Элла Сергеевна – дама «бубен»: очень широкая в бедрах и узкая снизу и наверху, увидев «крестик», вяло улыбнулась и вяло спросила, сколько у меня деревьев.
– Шестьдесят два, – признался я.
– Вот как? Это много, – вяло ответила дама «бубен» и вернула мне бумаги, где под первым крестиком я увидел второй. И честное, благородное слово, что я не видел, когда она его поставила! Вялая, а фокусница еще та. «Меланхоличная флегма дает уроки факирского мастерства. Только ловкость рук и никакого обмана. Оплата сдельная». Надо сказать, что я еще ничего никому не платил и действовал в точности так, как науськивал меня Рубен: «Дашь только в самом конце».
Третью даму, червовую, звали Элина Алексеевна: рот у нее был «сердечком». Милашка под шестьдесят.
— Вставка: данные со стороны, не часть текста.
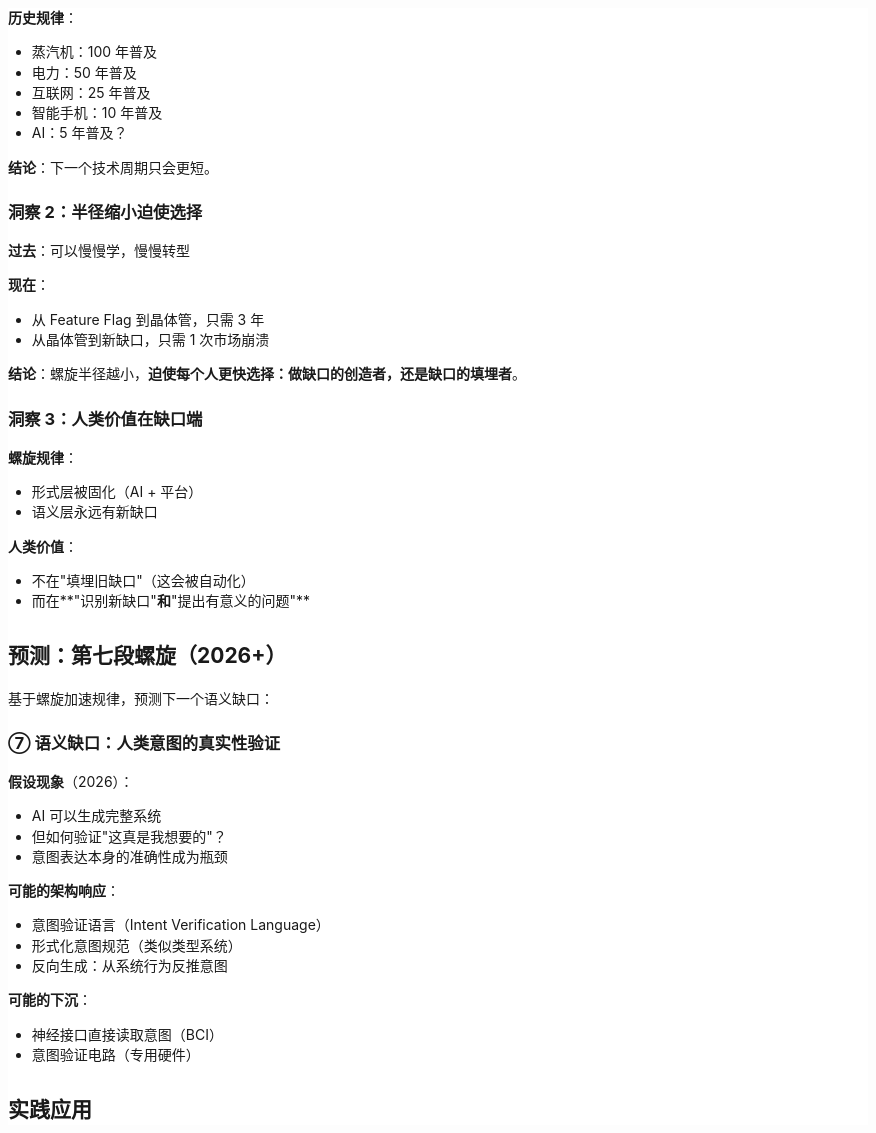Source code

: **历史规律**：

- 蒸汽机：100 年普及
- 电力：50 年普及
- 互联网：25 年普及
- 智能手机：10 年普及
- AI：5 年普及？

**结论**：下一个技术周期只会更短。

### 洞察 2：半径缩小迫使选择

**过去**：可以慢慢学，慢慢转型

**现在**：

- 从 Feature Flag 到晶体管，只需 3 年
- 从晶体管到新缺口，只需 1 次市场崩溃

**结论**：螺旋半径越小，**迫使每个人更快选择：做缺口的创造者，还是缺口的填埋者**。

### 洞察 3：人类价值在缺口端

**螺旋规律**：

- 形式层被固化（AI + 平台）
- 语义层永远有新缺口

**人类价值**：

- 不在"填埋旧缺口"（这会被自动化）
- 而在**"识别新缺口"**和**"提出有意义的问题"**

## 预测：第七段螺旋（2026+）

基于螺旋加速规律，预测下一个语义缺口：

### ⑦ 语义缺口：人类意图的真实性验证

**假设现象**（2026）：

- AI 可以生成完整系统
- 但如何验证"这真是我想要的"？
- 意图表达本身的准确性成为瓶颈

**可能的架构响应**：

- 意图验证语言（Intent Verification Language）
- 形式化意图规范（类似类型系统）
- 反向生成：从系统行为反推意图

**可能的下沉**：

- 神经接口直接读取意图（BCI）
- 意图验证电路（专用硬件）

## 实践应用
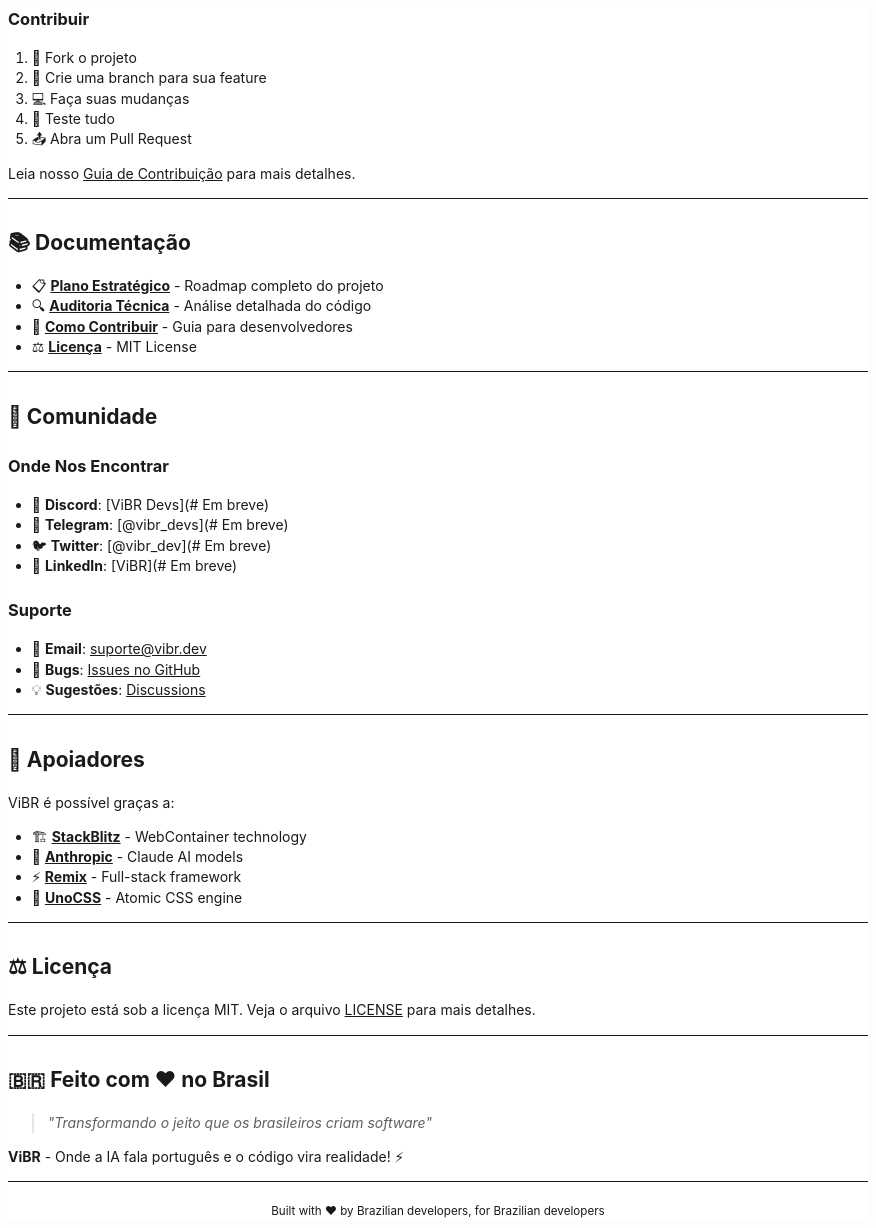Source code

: ### **Contribuir**
1. 🍴 Fork o projeto
2. 🌟 Crie uma branch para sua feature
3. 💻 Faça suas mudanças
4. 🧪 Teste tudo
5. 📤 Abra um Pull Request

Leia nosso [Guia de Contribuição](./CONTRIBUTING.md) para mais detalhes.

---

## 📚 Documentação

- 📋 **[Plano Estratégico](./PLANO_VIBR.md)** - Roadmap completo do projeto
- 🔍 **[Auditoria Técnica](./RELATORIO_AUDITORIA_VIBR.md)** - Análise detalhada do código
- 🤝 **[Como Contribuir](./CONTRIBUTING.md)** - Guia para desenvolvedores
- ⚖️ **[Licença](./LICENSE)** - MIT License

---

## 🤝 Comunidade

### **Onde Nos Encontrar**
- 💬 **Discord**: [ViBR Devs](# Em breve)
- 📱 **Telegram**: [@vibr_devs](# Em breve) 
- 🐦 **Twitter**: [@vibr_dev](# Em breve)
- 💼 **LinkedIn**: [ViBR](# Em breve)

### **Suporte**
- 📧 **Email**: suporte@vibr.dev
- 🐛 **Bugs**: [Issues no GitHub](./issues)
- 💡 **Sugestões**: [Discussions](./discussions)

---

## 🎉 Apoiadores

ViBR é possível graças a:

- 🏗️ **[StackBlitz](https://stackblitz.com)** - WebContainer technology
- 🤖 **[Anthropic](https://anthropic.com)** - Claude AI models  
- ⚡ **[Remix](https://remix.run)** - Full-stack framework
- 🎨 **[UnoCSS](https://unocss.dev)** - Atomic CSS engine

---

## ⚖️ Licença

Este projeto está sob a licença MIT. Veja o arquivo [LICENSE](./LICENSE) para mais detalhes.

---

## 🇧🇷 Feito com ❤️ no Brasil

> *"Transformando o jeito que os brasileiros criam software"*

**ViBR** - Onde a IA fala português e o código vira realidade! ⚡

---

<div align="center">
  <sub>Built with ❤️ by Brazilian developers, for Brazilian developers</sub>
</div>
Сложный аромат косметики: духов «Герлэн», что делаются специально для теток в возрасте, и всего прочего, начиная от пудры и заканчивая подмышечным дезодорантом. Брючный костюм «а-ля губернатор Матвиенко». На голове, кажется, парик. «Сколько, значит, у вас там деревьев?» – «Шестьдесят два». – «Вот как? Это много. Сколько будете вырубать?» – «Тридцать четыре». – «Вот как? Это много. Компенсационную посадку надо будет произвести. Посадите шестьдесят восемь деревьев, и за каждое вырубленное штраф». – «Без ножа режете, это ж какие деньги!» – «Ничего не могу поделать». – «А если бы вот как-нибудь так?» – «Зайдите к Эвридике Гарпиевне в семнадцатый». – «А вы можете сказать…» – «Я и говорю: зайдите в семнадцатый к Эвридике…» Черт!
…«Тройка, семерка, пиковая дама», – бубнил Герман, слоняясь по территории дома скорби нумер восемь, будучи завернутым в смирительную рубашку. Пиковая дама довела этого мистически настроенного молодого человека до цугундера. Дама «пик» по имени Эвридика Гарпиевна была копией Эстер Мордыхаевны из Генплана, а значит, и копией Маргарет Тэтчер в прежние годы. Это сходство меня совершенно успокоило, и я, не дожидаясь приглашения, сел, заложил ногу за ногу и похрустел пальцами рук, сцепив их в замок и обняв колено.
– Не хрустите пальцами, – строго сказала пиковая дама, – терпеть этого не могу.
– Простите. Жизнь довела, – откровенно признался я. – Столько всего навалилось разом, порой забываешь о принципах поведения в дамском обществе, начинаешь скрипеть частями тела и так далее.
Она с удивлением посмотрела на меня, улыбнулась, и я улыбнулся ей в ответ. Тогда она снова улыбнулась, и я улыбнулся еще шире и даже немного высунул язык, что ей невероятно понравилось: она хихикнула:
– Вы смешной и остроумный молодой человек. Здесь таких почти не бывает. Сплошь отставные военные пенсионеры от сорока пяти и старше. Юмор у них, сами понимаете: ать-два, левой-правой… Так вы, значит, строитель? Собственник бизнеса? Очень любопытно.
– Вы знаете, так получилось. Супруга оставила наследство, и вот решил его в дело пустить.
Этой Эвридике Гарпиевне стало совсем интересно, и она навалилась на стол всей своей грудью, а грудь у нее была, между прочим, большая:
– Скажите пожалуйста?! Он уже и женат был! А что же случилось с супругой?
– Погибла от рук собственной дочери, – честно признался я, – жена была меня старше на двадцать лет, а ее дочке было шестнадцать. Они подрались из-за меня.
– Господи Иисусе! – Пиковая дама всплеснула руками. – Да что вы говорите?! Из-за вас подрались мать и дочь, и что же, они, выходит, поубивали друг друга?!